TASK REQUIREMENTS. Copy word for word, please, the lines of the entries below running from the one containing "104: (626, 474)" to the one containing "160: (420, 922)", both ends included.

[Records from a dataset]
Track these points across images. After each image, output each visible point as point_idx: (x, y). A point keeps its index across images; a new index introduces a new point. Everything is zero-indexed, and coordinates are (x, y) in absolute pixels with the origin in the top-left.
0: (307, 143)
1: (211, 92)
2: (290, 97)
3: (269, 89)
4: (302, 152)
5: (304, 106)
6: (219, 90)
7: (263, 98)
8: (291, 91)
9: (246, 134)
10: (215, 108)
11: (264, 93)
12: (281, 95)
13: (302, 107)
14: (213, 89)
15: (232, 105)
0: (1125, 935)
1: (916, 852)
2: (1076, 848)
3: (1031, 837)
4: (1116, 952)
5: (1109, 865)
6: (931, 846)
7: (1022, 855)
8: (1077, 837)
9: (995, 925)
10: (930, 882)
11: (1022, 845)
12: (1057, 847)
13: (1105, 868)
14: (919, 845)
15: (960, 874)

--

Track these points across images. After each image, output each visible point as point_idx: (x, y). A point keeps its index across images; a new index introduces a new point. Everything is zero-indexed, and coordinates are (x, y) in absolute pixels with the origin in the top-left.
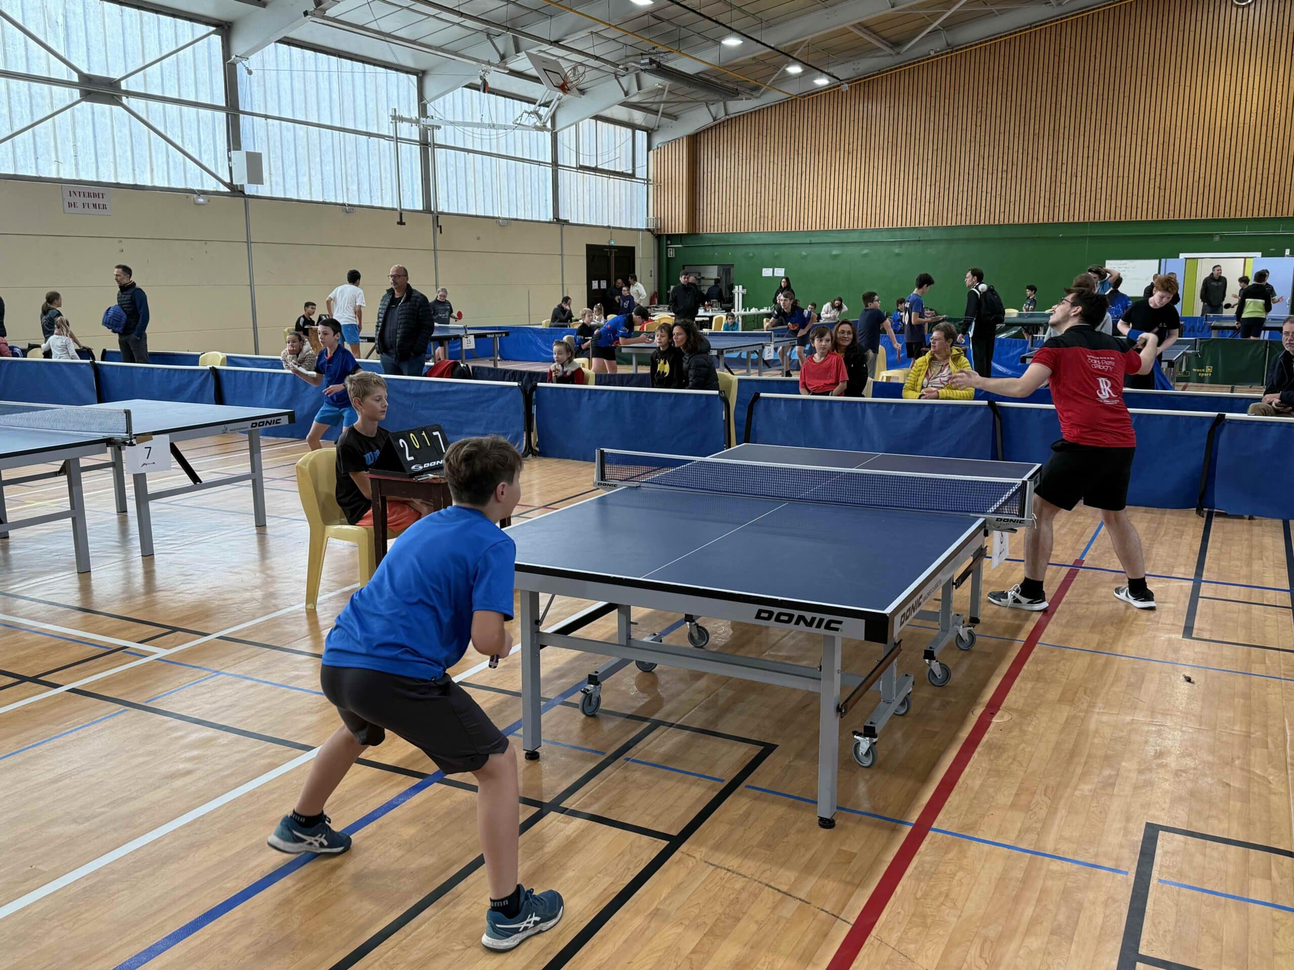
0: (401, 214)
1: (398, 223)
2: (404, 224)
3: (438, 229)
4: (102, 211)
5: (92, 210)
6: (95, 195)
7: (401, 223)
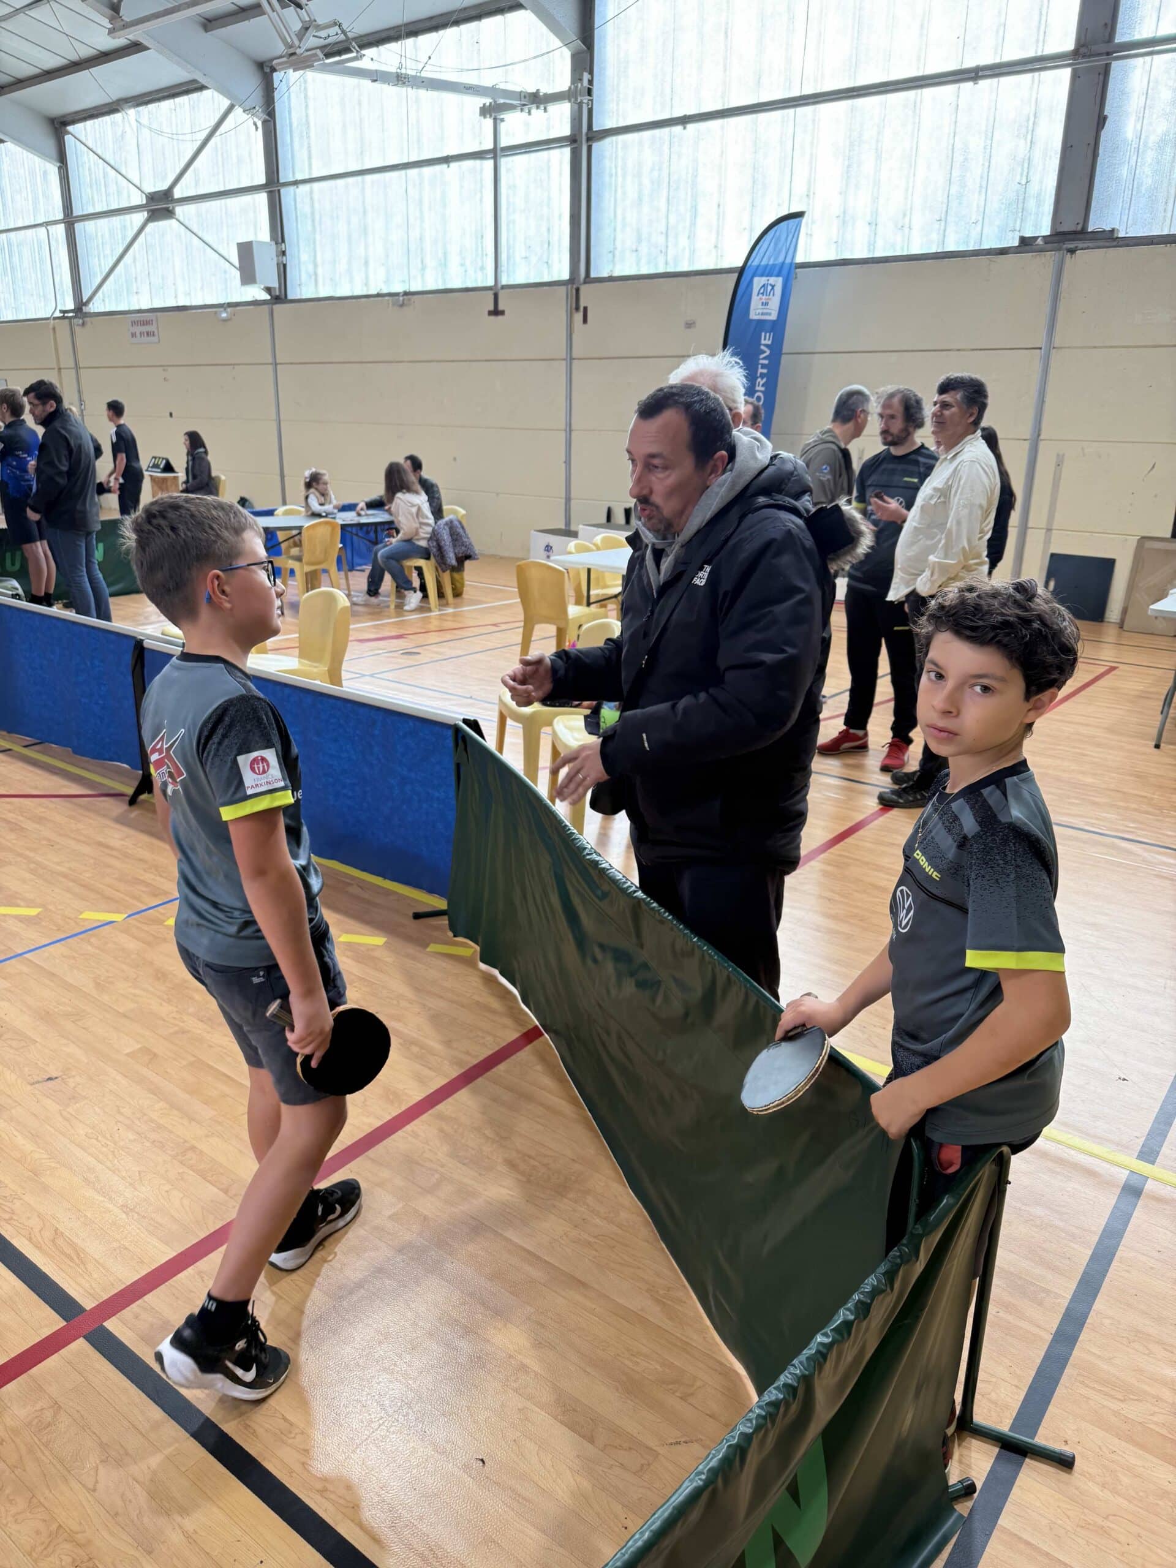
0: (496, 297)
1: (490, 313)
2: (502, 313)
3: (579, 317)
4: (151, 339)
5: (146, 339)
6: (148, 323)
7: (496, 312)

---

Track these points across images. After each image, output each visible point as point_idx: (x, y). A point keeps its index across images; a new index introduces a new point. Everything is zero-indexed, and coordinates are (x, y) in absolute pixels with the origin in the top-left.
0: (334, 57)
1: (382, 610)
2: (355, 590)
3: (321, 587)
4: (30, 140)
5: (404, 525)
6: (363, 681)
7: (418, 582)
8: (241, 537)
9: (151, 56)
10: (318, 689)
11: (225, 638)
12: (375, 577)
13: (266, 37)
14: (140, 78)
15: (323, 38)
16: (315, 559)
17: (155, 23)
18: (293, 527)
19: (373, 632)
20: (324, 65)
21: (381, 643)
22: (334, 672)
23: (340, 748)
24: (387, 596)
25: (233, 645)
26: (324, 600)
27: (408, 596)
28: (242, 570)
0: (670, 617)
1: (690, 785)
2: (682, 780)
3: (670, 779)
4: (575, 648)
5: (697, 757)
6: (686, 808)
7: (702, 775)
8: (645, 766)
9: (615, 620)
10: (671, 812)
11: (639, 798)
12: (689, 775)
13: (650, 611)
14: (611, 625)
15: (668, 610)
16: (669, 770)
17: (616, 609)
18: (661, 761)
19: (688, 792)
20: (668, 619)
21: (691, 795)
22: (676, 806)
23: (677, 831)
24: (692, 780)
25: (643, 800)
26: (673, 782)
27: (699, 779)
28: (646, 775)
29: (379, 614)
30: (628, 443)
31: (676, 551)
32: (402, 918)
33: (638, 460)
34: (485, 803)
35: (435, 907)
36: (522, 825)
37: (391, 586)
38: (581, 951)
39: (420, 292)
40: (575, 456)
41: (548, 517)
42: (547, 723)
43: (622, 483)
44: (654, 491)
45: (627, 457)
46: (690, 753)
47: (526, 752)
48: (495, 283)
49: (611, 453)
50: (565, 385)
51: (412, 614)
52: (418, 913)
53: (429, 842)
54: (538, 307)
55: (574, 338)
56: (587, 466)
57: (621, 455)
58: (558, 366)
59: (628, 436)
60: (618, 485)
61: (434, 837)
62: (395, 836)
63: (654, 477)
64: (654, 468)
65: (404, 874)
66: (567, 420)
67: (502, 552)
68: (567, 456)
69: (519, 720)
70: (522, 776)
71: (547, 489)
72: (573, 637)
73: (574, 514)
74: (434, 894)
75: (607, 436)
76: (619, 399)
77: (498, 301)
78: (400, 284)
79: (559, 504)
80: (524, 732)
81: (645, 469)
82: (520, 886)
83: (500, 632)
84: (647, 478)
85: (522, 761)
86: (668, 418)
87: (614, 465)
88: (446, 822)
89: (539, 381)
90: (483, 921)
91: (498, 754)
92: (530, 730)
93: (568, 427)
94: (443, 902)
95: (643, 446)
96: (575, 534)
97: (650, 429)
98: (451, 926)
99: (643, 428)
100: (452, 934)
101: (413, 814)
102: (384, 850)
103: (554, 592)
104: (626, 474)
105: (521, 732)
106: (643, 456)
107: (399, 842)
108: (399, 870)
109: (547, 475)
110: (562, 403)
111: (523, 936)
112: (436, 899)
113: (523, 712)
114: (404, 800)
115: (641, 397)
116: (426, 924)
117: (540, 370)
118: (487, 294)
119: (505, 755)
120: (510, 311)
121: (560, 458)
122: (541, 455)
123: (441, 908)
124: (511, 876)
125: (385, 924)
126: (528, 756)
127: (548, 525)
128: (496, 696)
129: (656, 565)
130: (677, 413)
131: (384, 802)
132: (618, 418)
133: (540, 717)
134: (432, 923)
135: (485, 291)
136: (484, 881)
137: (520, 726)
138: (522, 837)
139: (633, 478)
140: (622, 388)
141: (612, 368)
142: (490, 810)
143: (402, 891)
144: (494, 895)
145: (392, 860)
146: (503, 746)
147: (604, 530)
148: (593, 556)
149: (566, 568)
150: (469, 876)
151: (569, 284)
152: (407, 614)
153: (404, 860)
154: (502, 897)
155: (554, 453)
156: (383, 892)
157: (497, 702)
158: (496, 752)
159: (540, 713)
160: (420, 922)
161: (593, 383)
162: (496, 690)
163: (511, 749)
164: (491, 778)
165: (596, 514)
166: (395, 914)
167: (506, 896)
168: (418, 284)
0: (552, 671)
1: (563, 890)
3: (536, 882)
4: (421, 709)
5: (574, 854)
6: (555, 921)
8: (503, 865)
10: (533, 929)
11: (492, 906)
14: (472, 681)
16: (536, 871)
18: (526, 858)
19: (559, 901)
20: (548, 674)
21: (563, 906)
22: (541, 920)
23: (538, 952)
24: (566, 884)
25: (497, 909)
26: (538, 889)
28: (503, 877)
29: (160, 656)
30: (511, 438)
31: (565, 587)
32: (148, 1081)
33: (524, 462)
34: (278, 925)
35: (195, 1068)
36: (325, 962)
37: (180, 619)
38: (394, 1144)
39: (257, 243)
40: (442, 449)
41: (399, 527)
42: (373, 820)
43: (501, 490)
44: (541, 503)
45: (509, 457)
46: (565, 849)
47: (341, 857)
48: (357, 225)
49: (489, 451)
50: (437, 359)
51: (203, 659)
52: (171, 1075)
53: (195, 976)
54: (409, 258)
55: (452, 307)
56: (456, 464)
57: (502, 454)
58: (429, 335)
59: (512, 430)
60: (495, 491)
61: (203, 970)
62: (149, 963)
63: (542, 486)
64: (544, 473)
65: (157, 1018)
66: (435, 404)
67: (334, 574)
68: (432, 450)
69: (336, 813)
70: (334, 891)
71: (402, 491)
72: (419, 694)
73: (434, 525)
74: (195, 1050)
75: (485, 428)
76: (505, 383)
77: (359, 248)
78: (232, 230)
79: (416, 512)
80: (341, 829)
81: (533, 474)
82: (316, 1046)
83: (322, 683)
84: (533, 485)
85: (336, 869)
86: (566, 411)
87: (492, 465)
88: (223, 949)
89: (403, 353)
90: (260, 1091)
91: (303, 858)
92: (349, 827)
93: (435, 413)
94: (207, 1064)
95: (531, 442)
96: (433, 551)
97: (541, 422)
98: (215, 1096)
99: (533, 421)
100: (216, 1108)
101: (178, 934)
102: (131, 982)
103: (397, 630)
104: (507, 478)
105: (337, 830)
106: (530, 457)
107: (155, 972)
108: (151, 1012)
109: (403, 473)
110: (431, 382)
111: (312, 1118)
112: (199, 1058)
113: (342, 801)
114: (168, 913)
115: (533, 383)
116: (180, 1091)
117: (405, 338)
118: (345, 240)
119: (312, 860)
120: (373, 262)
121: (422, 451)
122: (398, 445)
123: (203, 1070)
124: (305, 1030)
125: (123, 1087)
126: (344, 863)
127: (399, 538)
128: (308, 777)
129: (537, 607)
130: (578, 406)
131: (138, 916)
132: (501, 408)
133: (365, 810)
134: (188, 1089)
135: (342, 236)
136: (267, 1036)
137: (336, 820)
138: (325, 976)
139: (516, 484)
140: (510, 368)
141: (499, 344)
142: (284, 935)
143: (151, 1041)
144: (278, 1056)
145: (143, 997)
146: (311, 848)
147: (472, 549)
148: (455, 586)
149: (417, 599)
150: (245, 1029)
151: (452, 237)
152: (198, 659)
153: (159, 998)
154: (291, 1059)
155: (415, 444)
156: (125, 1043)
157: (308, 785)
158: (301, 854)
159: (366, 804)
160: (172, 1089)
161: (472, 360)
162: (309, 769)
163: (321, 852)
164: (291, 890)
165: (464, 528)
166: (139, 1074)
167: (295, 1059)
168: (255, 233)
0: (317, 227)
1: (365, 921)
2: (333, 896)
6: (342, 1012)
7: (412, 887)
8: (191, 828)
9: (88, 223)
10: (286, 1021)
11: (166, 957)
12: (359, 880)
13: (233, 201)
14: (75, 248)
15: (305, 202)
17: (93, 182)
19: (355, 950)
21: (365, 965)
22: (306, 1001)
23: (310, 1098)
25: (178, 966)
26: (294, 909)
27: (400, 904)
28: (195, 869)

RESPONSE.
104: (626, 474)
105: (521, 732)
106: (643, 456)
107: (399, 842)
108: (399, 870)
109: (547, 475)
110: (562, 403)
111: (523, 936)
112: (436, 899)
113: (523, 712)
114: (404, 800)
115: (641, 397)
116: (426, 924)
117: (540, 370)
118: (487, 294)
119: (505, 755)
120: (510, 311)
121: (560, 458)
122: (541, 455)
123: (441, 908)
124: (511, 876)
125: (385, 924)
126: (528, 756)
127: (548, 525)
128: (496, 696)
129: (656, 565)
130: (677, 413)
131: (384, 802)
132: (618, 418)
133: (540, 717)
134: (432, 923)
135: (485, 291)
136: (484, 881)
137: (520, 726)
138: (522, 837)
139: (633, 478)
140: (622, 388)
141: (612, 368)
142: (490, 810)
143: (402, 891)
144: (494, 895)
145: (392, 860)
146: (503, 746)
147: (604, 530)
148: (593, 556)
149: (566, 568)
150: (469, 876)
151: (569, 284)
152: (407, 614)
153: (404, 860)
154: (502, 897)
155: (554, 453)
156: (383, 892)
157: (497, 702)
158: (496, 752)
159: (540, 713)
160: (420, 922)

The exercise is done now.